Russia want more terrorgroups in PLO
Delegates from 14 Palestinian organizations – including several terrorist groups – met late February in Moscow following an invitation from Russia. Moscow wants the terrorist groups Hamas, Islamic Jihad and PFLP to unite with the PLO in order to play a political role in a two-state solution.
The Soviet intelligence service KGB recruited Yasser Arafat and his Fatah faction early on. The KGB’s recruitment of Mahmoud Abbas began around 1979, when Abbas arrived in Moscow to study at the Moscow Institute of Oriental Studies. Photo: Al Jazeera English
In his welcome speech, Russian Foreign Minister Sergei Lavrov described how the lack of unity in the Palestinian ranks was one of the pretexts used to delay talks on a two-state solution. While Russia wants to give Hamas, Islamic Jihad and the PFLP a political role within the PLO, both the US and the EU list the three organizations as terrorist groups.
The Popular Front for the Liberation of Palestine (PFLP) participated in the Hamas massacre on October 7 in southern Israel. The PFLP shared videos, images and texts on its website and social media praising the massacre.
Moscow’s relationship with Palestinian terrorist groups is long-standing. In November 2016 Ronen Bergman, investigative journalist and writer at Israel’s largest daily newspaper Yedioth Ahronoth (Ynet news), detailed how secret KGB documents revealed the Soviet Union’s deep involvement in the Palestinian acts of terror directed at Israel and the West from the late 1960s.
Both the PFLP and Fatah took part in the Munich attack against the Israeli Olympic team in 1972 when Jews were once again murdered on German soil 27 years after the Holocaust.
That the Soviet security service KGB waged a kind of “shadow war” against Israel via the Palestinian terrorist organizations, is revealed in the notes collated and kept by the defected KGB archivist Vasiliy Mitrokhin during his 30 years of service and which are now at Cambridge University.
For six months, Ronen Bergman went carefully through documents in the archive, translating them and comparing the material with other sources. The archive revealed links going back to the late 1960s when the Soviet spy agency had code names for the PLO’s various factions.
Arafat recruited
The KGB early recruited Yasser Arafat and his Fatah faction where operational collaboration was mainly carried out using Salah Khalaf (Abu Iyad), who was responsible for countless terrorist attacks on Israel.
The PFLP was particularly interesting because of their Marxist-Leninist ideology. Their leader George Habash’s deputy Dr. Wadi Haddad was the mastermind behind a series of hijackings involving Leila Khaled and others.
The Mitrokhin documents reveal how the KGB chief Andropov wrote a top-secret report in late 1969 to the then-Soviet leader Leonid Brezhnev detailing Haddad’s recruitment into operations “for Soviet interests.”

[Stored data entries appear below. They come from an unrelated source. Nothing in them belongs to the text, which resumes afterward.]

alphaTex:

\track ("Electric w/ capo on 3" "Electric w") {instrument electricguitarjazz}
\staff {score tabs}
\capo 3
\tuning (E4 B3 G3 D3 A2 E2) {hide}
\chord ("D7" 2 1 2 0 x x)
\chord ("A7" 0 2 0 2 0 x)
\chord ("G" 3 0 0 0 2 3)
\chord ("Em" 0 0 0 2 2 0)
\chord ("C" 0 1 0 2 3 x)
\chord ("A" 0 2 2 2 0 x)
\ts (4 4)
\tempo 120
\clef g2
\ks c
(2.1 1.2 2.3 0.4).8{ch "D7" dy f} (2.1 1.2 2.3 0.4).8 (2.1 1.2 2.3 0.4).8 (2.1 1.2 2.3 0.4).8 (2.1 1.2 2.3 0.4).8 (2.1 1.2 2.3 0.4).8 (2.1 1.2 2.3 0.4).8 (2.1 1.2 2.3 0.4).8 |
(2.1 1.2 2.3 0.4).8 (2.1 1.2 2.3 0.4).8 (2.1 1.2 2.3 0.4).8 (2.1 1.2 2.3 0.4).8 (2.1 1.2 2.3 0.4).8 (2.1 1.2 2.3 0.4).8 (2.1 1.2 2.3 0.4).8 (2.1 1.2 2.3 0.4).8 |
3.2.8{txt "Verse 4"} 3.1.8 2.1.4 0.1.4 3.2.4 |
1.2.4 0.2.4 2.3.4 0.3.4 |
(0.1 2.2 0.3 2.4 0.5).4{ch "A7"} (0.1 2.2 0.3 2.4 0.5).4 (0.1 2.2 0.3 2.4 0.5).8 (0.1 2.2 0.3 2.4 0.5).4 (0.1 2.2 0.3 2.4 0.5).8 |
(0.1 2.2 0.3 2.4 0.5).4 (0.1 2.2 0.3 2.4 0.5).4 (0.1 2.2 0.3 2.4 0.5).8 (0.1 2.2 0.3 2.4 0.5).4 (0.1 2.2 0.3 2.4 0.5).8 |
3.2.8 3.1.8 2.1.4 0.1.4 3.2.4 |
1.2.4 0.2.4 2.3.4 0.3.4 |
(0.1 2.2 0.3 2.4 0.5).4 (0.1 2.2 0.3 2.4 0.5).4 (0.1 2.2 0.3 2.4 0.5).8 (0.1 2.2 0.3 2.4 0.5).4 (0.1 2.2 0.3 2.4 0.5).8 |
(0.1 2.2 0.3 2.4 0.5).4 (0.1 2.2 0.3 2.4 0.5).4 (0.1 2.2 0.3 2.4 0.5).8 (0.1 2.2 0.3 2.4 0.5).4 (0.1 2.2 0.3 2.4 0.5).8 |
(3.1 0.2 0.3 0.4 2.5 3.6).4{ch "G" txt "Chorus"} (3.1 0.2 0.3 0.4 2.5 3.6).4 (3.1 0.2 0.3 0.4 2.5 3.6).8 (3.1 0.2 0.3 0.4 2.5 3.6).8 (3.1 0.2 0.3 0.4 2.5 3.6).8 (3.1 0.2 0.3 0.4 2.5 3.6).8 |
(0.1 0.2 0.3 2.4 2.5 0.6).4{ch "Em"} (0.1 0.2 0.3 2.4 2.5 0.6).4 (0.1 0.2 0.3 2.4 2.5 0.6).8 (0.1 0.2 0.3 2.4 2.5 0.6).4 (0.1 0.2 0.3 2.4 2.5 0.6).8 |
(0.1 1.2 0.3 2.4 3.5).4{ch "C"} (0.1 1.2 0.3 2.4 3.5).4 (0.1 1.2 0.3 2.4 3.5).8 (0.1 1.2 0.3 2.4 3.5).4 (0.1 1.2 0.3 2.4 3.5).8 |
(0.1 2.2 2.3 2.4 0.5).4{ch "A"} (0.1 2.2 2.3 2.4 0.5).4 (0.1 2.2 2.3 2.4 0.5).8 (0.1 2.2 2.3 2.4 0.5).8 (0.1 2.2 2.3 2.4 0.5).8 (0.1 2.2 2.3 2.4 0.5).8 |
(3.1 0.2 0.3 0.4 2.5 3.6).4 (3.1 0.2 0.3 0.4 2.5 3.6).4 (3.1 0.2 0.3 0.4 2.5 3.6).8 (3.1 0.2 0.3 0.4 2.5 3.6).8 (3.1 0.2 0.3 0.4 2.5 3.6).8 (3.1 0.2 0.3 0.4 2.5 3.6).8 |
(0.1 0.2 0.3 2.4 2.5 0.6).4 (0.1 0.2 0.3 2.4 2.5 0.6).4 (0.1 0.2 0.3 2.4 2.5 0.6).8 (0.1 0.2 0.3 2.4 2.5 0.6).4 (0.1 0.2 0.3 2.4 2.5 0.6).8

In early July 1970, Brezhnev gave the KGB the green light to supply Haddad with money, rockets, missiles, land mines, naval mines, silencers, and military training. Through the KGB, Haddad also established close ties with the Stasi, East Germany’s secret service, who provided training and weapons for the PFLP. The KGB also helped the PFLP contact members of the Baader-Meinhof group.
According to the Mitrokhin documents, the KGB also supported Nayef Hawatmeh, the leader of the DFLP, who used his newspaper to spread KGB publicity and propaganda. Ahmed Jibril (code name “Mayorov”) head of the PFLP-GC, also received support from Moscow.
Abbas recruited 1979
The KGB’s recruitment of Mahmoud Abbas, president of the Palestinian Authority, began around 1979 when Abbas arrived in Russia to study at the Moscow Institute of Oriental Studies. When Abbas finished his thesis, he returned to Lebanon where he spread Soviet propaganda framed by the KGB and Stasi. Abbas accused Israel of colluding with the Nazis, as part of a widespread propaganda campaign run by the KGB in an attempt to create a link between anti-Soviet elements and the Nazis – the ultimate symbol of evil, writes Ronen Bergman.
During the meeting in Moscow last week, Foreign Minister Lavrov congratulated the Palestinian president Mahmoud Abbas in his efforts to form a new cabinet.
“Our colleagues from the Institute of Oriental Studies at the Russian Academy of Sciences and the Russian Ministry of Foreign Affairs – whom you know well – are at your service”, he said.
At the same time that the PFLP and other Palestinian terrorist groups visited Moscow in late February, German police hunted down two terrorists from the Red Army Faction (RAF), also known as the Baader-Meinhof League. About 130 police participated in the search, according to the Reuters news agency.